Friday, March 14, 2008

Hope and Despair

By Richard Vedder

HOPE

The unsustainable rise in the relative cost of higher education opens the doors for new approaches introduced by for-profit entrepreneurs. The for-profits have flourished outside the core 18-24 year old market, but now they are taking hold there, as well.

I spent an hour talking last night with Andrew Clark, the young, smart and energetic CEO of Bridgepoint Education, one of the more successful new private equity financed for-profit companies. All told, Bridgepoint serves 18,000 or so students, up exponentially in recent years. But most intriguing, they run a 500 student traditional liberal arts college (Ashford University) in Northeastern Iowa, charge $8,000 tuition and, they tell me, are breaking even or making a profit. Three cheers for them. This is sort of an empirical verification of what our friend Vance Fried of Oklahoma State University is telling us --you can offer a good quality education for a very affordable price (we are going to be publishing a study by Vance outlining his ideas in detail very shortly).

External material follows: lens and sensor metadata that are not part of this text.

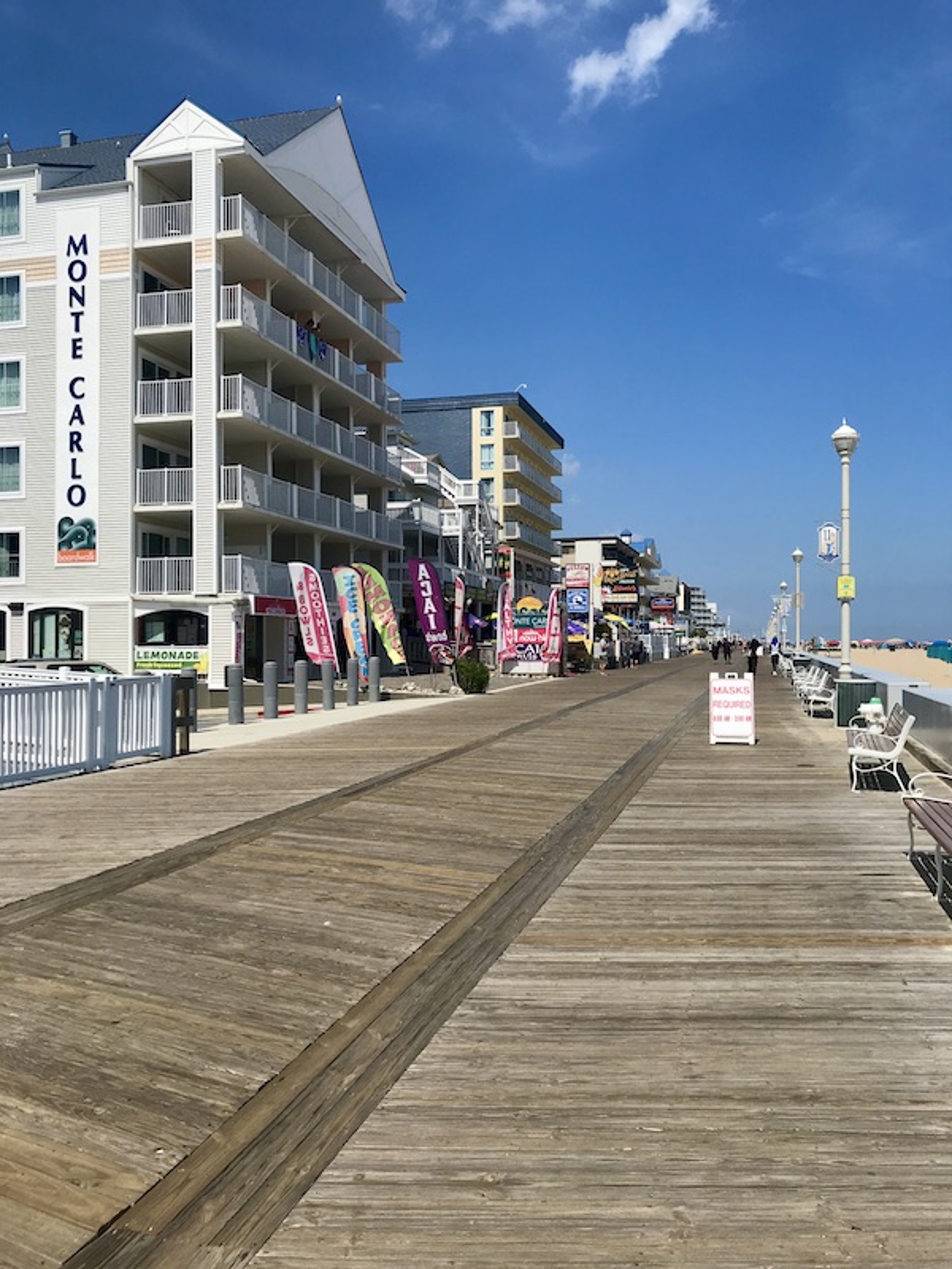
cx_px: 476
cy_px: 634
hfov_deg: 49.7
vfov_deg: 63.4
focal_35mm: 28
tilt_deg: +1.1
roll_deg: +0.1
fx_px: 1027
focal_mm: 3.99
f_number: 1.8
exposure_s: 1/4367
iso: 20
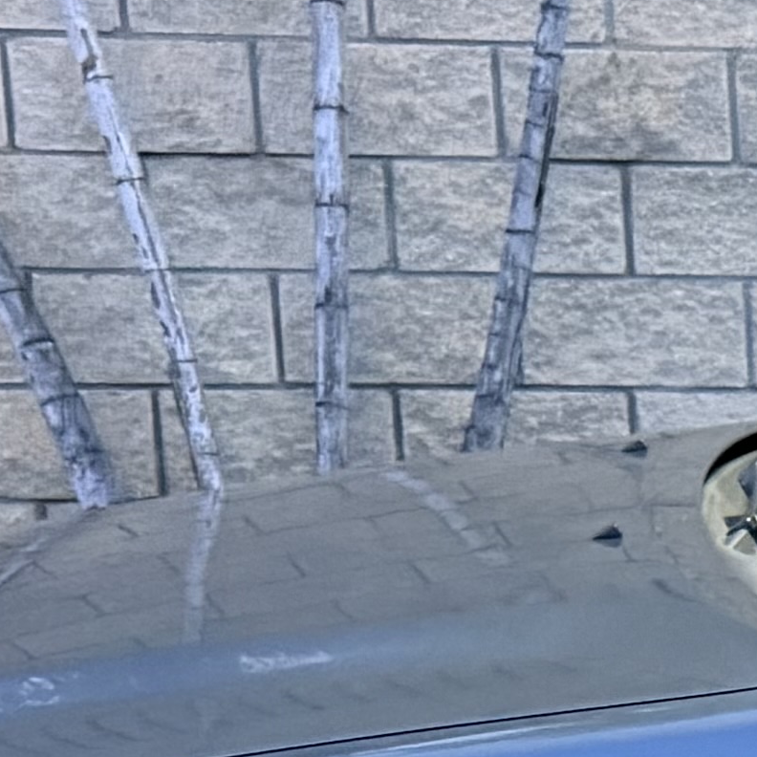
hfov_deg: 9.8
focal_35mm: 153
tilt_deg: -13.7
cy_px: 1070
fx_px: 3785
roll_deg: -1.7
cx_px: 1925
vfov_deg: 11.1
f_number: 1.78
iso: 1000
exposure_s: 1/40
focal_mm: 6.76
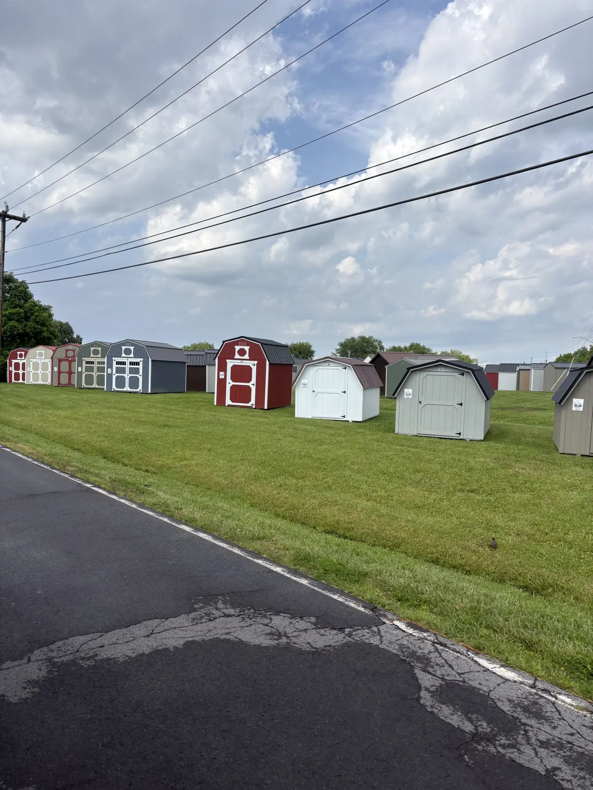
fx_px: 594
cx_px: 296
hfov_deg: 53.1
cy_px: 395
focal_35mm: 26
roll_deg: -0.9
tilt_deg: -4.0
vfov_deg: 67.3
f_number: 1.6
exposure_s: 1/4329
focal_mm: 5.96
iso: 50
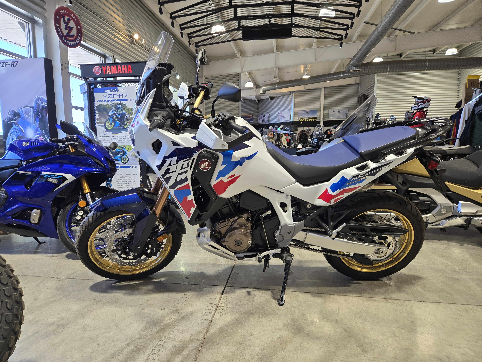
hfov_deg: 73.9
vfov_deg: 58.9
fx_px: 320
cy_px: 181
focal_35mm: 23
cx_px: 241
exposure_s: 1/120
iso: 80
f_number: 1.8
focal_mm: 5.4
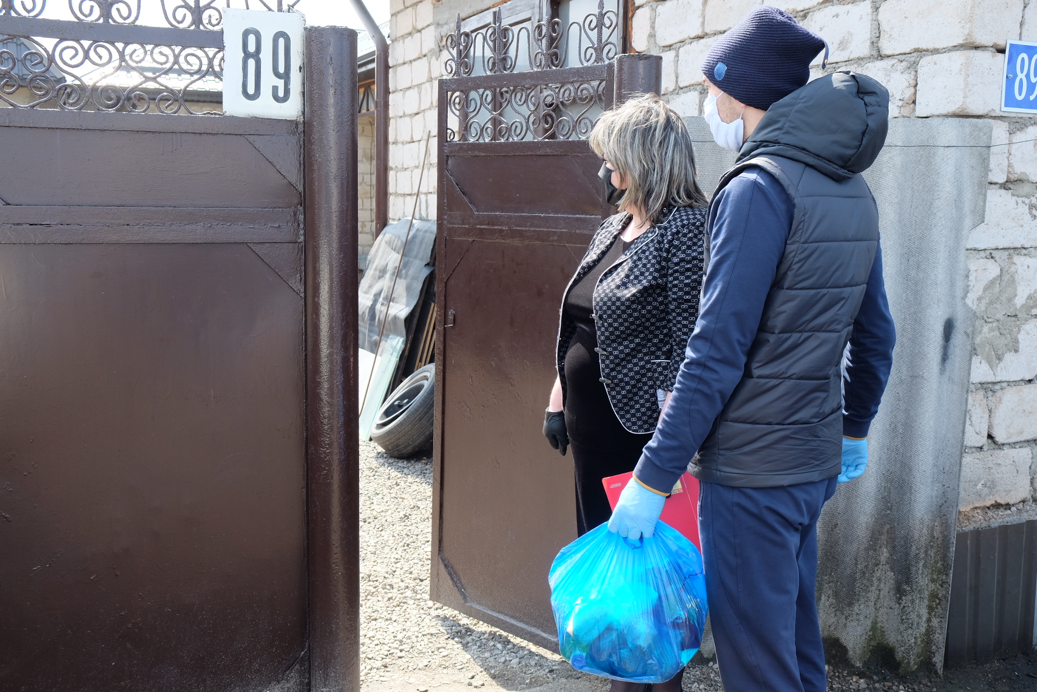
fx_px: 1037
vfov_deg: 36.9
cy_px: 346
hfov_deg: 53.1
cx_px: 518
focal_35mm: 36
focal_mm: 24.3
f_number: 5.6
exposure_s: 1/210
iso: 400
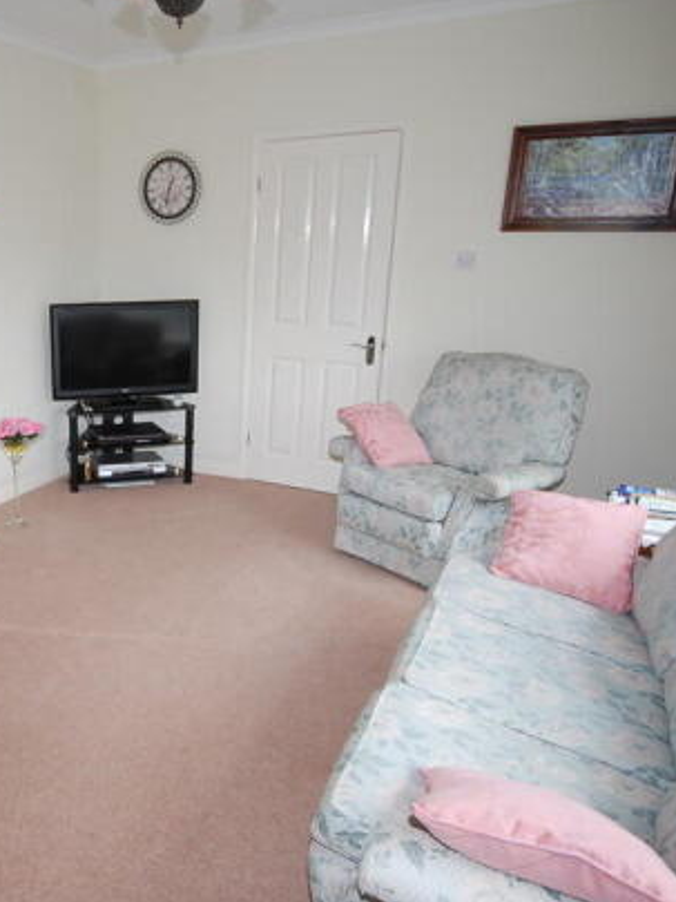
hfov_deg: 45.8
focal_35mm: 28
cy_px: 463
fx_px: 729
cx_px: 90
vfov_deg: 63.4
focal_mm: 12
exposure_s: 1/60
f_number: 4.5
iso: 200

As entrepreneurs like Andrew Clark, Randy Best, and the established entrepreneurs at places like the University of Phoenix continue to gain market share, they will force the traditional highly subsidized legacy schools to consider changing their ways. To be sure, some of those traditional schools compete in another segment of the market --the high-end market led by the Harvards, Yales, Princetons and Wilherst's (Wllliams + Amherst = Wilherst) of the world. Maybe soon one of the for-profits will open a yuppie university, part country club, part first class liberal arts institution, to compete with the legacy schools. We will have the Ashfords of the world being the Targets or Best Buy of higher education --offering good service at low prices, but we may have other for-profit privates being the academic equivalent of Neiman Marcus, Nordstrom or Bergdorf Goodman.

DESPAIR

Yesterday, a prominent individual speaking of higher education said the following in a speech:

"Financing has become chaotic, compromised and unsustainable, based on ever higher fees burden and a dangerous over-reliance on cross subsidization.... A bewildering array of student financing arrangements has been put in place; each change adds another layer on top of past mistakes..."

Who said this? Charles Miller (Spellings Commission chair)? Margaret Spellings (U.S. Secretary of Education)? Myself? No --but anyone of us could have done it. Rather, it was Julia Gillan, Minister of Education for Australia. I hope other countries are not blindly emulating the American model --with all its flaws.

2 comments:

RWW said...

Excellent.

sgreerpitt said...

Many decades ago I attended a "brand name" liberal arts college, after getting my degree and going out into the work world I decided I needed some more knowledge (specifically in economics and statistics) and took courses at my local (California) community college. As a result of those experiences I concluded that when one attends a brand name institution one does not pay for quality of instruction or course content, but for the chance to hang out with other hand picked students who are all attracted by the brand name. It's not what you learn at brand name college's its who you meet. Good luck to the for profits in ever being able to dislodge the Harvard brand.